The very title of Pagis’ poem, “Written in Pencil in the Sealed Boxcar,” links it to the majestic world of our High Holy Day liturgy. The Hebrew title begins with the word katuv (written) and ends with the word chatum (sealed). A central theme of our High Holy Day worship is that our fate for the coming year is written down tentatively on Rosh Hashanah and permanently sealed on Yom Kippur. As the Unetaneh Tokef prayer reminds us, “On Rosh Hashanah it is written, and on Yom Kippur it is sealed .…Who shall live, and who shall die?”

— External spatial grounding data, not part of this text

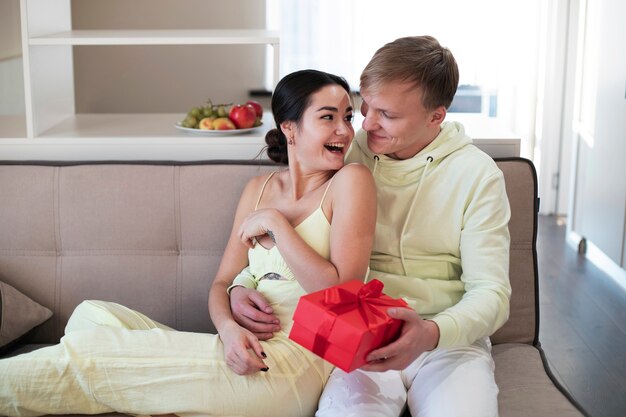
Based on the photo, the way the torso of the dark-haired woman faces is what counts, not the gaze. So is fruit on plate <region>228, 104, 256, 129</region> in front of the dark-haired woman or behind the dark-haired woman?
behind

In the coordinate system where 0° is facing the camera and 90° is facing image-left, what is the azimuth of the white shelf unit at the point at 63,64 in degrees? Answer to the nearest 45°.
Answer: approximately 0°

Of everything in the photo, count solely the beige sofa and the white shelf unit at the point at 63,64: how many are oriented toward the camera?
2

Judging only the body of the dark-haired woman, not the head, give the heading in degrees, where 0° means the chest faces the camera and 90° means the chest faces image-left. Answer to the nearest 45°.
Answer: approximately 45°

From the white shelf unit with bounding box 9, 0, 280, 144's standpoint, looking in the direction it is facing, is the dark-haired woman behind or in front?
in front

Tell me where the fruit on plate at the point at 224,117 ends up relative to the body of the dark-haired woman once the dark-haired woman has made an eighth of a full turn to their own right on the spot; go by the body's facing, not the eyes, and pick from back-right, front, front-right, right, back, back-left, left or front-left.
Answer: right

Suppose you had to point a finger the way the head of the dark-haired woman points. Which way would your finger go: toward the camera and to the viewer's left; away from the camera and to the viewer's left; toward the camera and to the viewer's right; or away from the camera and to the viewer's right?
toward the camera and to the viewer's right
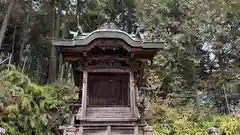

In a significant sense, Pagis’ poem is most eloquent in the words that are left unspoken, unwritten – the silent words that come after the “Tell him that I.” A silence that fills eternity. How does Eve intend to complete her sentence? What urgent message might she have for her elder son? “I am on my way to Auschwitz ... you need to hide … I am counting on you to survive so that you can preserve my memory, so that you can say Kaddish for me .…”
And Eve’s words unspoken, unwritten, in the sealed boxcar are the merest hint of all the lives cut short by the consuming flame of the Shoah.
Unlike Eve in the boxcar – and unlike millions of other silenced victims of the Holocaust – we do have the power and the freedom to finish our sentences. Yet all too often our words left unspoken rise up to accuse us of our failure to say what we ought to have said, to say what we had wanted to say … but then it was too late. Nevertheless, there are those times when fortune smiles on us, and we give voice to our deeply held feelings while there is still time.In the early fall of 2001, my father lay dying in a continuing-care facility in Maplewood, New Jersey. Though I had multiple obligations as rabbi of Temple Habonim, in Barrington, I made every effort to visit my father every two weeks during his final months.
On what turned out to be my last visit, as I was saying goodbye, I added, “See you in two weeks,” to which my father responded, in a barely audible mumble, “If I’m still here.”
Briefly stunned, I found myself unable to speak. I replied, “If not, I want you to know that I love you.”